*** Opening Supplied data ***
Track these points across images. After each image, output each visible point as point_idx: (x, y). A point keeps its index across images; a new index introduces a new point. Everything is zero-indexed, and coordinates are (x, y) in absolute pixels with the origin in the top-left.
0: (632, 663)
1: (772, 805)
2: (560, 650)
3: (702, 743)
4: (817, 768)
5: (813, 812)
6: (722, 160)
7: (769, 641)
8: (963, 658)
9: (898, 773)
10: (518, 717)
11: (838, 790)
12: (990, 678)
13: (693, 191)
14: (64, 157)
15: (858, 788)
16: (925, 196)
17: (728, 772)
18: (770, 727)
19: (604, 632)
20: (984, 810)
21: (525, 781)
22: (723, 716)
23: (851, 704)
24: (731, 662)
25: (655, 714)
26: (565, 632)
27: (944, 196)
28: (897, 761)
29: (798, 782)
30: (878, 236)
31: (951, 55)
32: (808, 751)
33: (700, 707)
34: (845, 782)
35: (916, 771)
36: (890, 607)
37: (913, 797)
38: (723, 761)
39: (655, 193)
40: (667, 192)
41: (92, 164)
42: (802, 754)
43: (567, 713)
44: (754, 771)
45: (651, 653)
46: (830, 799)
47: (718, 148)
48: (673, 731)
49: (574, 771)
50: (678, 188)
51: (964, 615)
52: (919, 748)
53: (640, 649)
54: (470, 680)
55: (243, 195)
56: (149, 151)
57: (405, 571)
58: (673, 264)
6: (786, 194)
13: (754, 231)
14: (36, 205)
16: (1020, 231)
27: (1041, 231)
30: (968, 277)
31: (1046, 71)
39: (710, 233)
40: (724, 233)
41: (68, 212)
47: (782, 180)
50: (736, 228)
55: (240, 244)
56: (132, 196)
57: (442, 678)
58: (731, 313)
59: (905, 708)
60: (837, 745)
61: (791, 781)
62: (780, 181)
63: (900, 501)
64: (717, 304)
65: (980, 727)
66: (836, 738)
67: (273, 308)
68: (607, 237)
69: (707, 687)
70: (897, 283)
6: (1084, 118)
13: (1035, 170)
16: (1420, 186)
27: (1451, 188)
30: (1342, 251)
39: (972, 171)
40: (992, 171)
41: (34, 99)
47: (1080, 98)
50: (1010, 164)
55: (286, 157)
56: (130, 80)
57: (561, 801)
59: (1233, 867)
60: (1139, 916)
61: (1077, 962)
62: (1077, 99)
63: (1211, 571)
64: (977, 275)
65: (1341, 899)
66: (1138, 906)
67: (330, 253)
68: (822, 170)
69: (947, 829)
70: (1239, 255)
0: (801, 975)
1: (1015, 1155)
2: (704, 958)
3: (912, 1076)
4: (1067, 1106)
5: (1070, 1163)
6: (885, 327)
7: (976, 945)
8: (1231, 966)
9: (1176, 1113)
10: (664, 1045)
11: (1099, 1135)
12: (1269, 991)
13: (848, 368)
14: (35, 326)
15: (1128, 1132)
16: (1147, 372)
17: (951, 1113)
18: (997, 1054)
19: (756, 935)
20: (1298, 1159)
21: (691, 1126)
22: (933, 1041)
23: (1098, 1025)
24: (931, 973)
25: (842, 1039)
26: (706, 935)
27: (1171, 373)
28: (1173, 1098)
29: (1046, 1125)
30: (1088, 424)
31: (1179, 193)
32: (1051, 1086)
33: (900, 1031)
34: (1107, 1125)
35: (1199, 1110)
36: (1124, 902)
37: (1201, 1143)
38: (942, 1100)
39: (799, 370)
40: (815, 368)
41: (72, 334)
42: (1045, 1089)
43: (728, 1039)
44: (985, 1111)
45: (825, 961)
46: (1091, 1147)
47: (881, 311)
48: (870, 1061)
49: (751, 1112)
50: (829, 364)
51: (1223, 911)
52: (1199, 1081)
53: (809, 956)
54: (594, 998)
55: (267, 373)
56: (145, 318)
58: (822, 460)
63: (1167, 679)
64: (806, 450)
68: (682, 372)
*** Closing Supplied data ***
## Assignment
Beginning with the line that contains "63: (900, 501)", set down every line through the end of the data without change.

## Task result
63: (900, 501)
64: (717, 304)
65: (980, 727)
66: (836, 738)
67: (273, 308)
68: (607, 237)
69: (707, 687)
70: (897, 283)
6: (1084, 118)
13: (1035, 170)
16: (1420, 186)
27: (1451, 188)
30: (1342, 251)
39: (972, 171)
40: (992, 171)
41: (34, 99)
47: (1080, 98)
50: (1010, 164)
55: (286, 157)
56: (130, 80)
57: (561, 801)
59: (1233, 867)
60: (1139, 916)
61: (1077, 962)
62: (1077, 99)
63: (1211, 571)
64: (977, 275)
65: (1341, 899)
66: (1138, 906)
67: (330, 253)
68: (822, 170)
69: (947, 829)
70: (1239, 255)
0: (801, 975)
1: (1015, 1155)
2: (704, 958)
3: (912, 1076)
4: (1067, 1106)
5: (1070, 1163)
6: (885, 327)
7: (976, 945)
8: (1231, 966)
9: (1176, 1113)
10: (664, 1045)
11: (1099, 1135)
12: (1269, 991)
13: (848, 368)
14: (35, 326)
15: (1128, 1132)
16: (1147, 372)
17: (951, 1113)
18: (997, 1054)
19: (756, 935)
20: (1298, 1159)
21: (691, 1126)
22: (933, 1041)
23: (1098, 1025)
24: (931, 973)
25: (842, 1039)
26: (706, 935)
27: (1171, 373)
28: (1173, 1098)
29: (1046, 1125)
30: (1088, 424)
31: (1179, 193)
32: (1051, 1086)
33: (900, 1031)
34: (1107, 1125)
35: (1199, 1110)
36: (1124, 902)
37: (1201, 1143)
38: (942, 1100)
39: (799, 370)
40: (815, 368)
41: (72, 334)
42: (1045, 1089)
43: (728, 1039)
44: (985, 1111)
45: (825, 961)
46: (1091, 1147)
47: (881, 311)
48: (870, 1061)
49: (751, 1112)
50: (829, 364)
51: (1223, 911)
52: (1199, 1081)
53: (809, 956)
54: (594, 998)
55: (267, 373)
56: (145, 318)
58: (822, 460)
63: (1167, 679)
64: (806, 450)
68: (682, 372)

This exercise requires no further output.